What to do:
Output all entries below exactly as they are given.

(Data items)
-*-

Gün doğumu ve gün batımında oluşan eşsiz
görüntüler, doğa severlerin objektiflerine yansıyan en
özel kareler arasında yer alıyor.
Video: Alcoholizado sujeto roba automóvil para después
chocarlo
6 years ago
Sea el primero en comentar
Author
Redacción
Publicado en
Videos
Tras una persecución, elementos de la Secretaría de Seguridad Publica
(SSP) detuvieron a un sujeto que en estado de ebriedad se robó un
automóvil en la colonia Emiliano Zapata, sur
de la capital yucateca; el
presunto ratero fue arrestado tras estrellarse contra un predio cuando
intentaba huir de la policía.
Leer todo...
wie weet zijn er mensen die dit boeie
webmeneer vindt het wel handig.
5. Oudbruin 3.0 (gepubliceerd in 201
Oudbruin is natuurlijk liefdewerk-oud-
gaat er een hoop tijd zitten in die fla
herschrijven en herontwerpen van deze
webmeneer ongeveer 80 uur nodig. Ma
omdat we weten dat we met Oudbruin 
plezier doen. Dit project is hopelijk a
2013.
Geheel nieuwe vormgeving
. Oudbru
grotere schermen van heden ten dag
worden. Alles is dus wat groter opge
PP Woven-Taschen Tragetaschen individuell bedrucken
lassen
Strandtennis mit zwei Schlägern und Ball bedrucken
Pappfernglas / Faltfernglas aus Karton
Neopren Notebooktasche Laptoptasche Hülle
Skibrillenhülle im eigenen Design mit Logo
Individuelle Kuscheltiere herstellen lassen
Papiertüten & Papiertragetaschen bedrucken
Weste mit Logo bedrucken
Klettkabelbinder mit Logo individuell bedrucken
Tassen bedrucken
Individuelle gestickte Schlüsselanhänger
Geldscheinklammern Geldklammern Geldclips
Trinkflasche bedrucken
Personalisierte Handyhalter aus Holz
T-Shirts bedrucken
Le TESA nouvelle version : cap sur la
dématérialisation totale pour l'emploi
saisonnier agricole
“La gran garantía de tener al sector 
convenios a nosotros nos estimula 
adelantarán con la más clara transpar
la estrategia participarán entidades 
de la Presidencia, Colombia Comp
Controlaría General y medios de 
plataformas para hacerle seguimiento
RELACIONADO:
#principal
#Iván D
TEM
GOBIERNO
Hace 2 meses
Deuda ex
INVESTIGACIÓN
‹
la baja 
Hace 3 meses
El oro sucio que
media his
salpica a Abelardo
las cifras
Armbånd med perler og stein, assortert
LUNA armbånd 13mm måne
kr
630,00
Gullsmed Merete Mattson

-*-

Answer box:
Gün doğumu ve gün batımında oluşan eşsiz
görüntüler, doğa severlerin objektiflerine yansıyan en
özel kareler arasında yer alıyor.
Video: Alcoholizado sujeto roba automóvil para después
chocarlo
6 years ago
Sea el primero en comentar
Author
Redacción
Publicado en
Videos
Tras una persecución, elementos de la Secretaría de Seguridad Publica
(SSP) detuvieron a un sujeto que en estado de ebriedad se robó un
automóvil en la colonia Emiliano Zapata, sur
de la capital yucateca; el
presunto ratero fue arrestado tras estrellarse contra un predio cuando
intentaba huir de la policía.
Leer todo...
wie weet zijn er mensen die dit boeie
webmeneer vindt het wel handig.
5. Oudbruin 3.0 (gepubliceerd in 201
Oudbruin is natuurlijk liefdewerk-oud-
gaat er een hoop tijd zitten in die fla
herschrijven en herontwerpen van deze
webmeneer ongeveer 80 uur nodig. Ma
omdat we weten dat we met Oudbruin 
plezier doen. Dit project is hopelijk a
2013.
Geheel nieuwe vormgeving
. Oudbru
grotere schermen van heden ten dag
worden. Alles is dus wat groter opge
PP Woven-Taschen Tragetaschen individuell bedrucken
lassen
Strandtennis mit zwei Schlägern und Ball bedrucken
Pappfernglas / Faltfernglas aus Karton
Neopren Notebooktasche Laptoptasche Hülle
Skibrillenhülle im eigenen Design mit Logo
Individuelle Kuscheltiere herstellen lassen
Papiertüten & Papiertragetaschen bedrucken
Weste mit Logo bedrucken
Klettkabelbinder mit Logo individuell bedrucken
Tassen bedrucken
Individuelle gestickte Schlüsselanhänger
Geldscheinklammern Geldklammern Geldclips
Trinkflasche bedrucken
Personalisierte Handyhalter aus Holz
T-Shirts bedrucken
Le TESA nouvelle version : cap sur la
dématérialisation totale pour l'emploi
saisonnier agricole
“La gran garantía de tener al sector 
convenios a nosotros nos estimula 
adelantarán con la más clara transpar
la estrategia participarán entidades 
de la Presidencia, Colombia Comp
Controlaría General y medios de 
plataformas para hacerle seguimiento
RELACIONADO:
#principal
#Iván D
TEM
GOBIERNO
Hace 2 meses
Deuda ex
INVESTIGACIÓN
‹
la baja 
Hace 3 meses
El oro sucio que
media his
salpica a Abelardo
las cifras
Armbånd med perler og stein, assortert
LUNA armbånd 13mm måne
kr
630,00
Gullsmed Merete Mattson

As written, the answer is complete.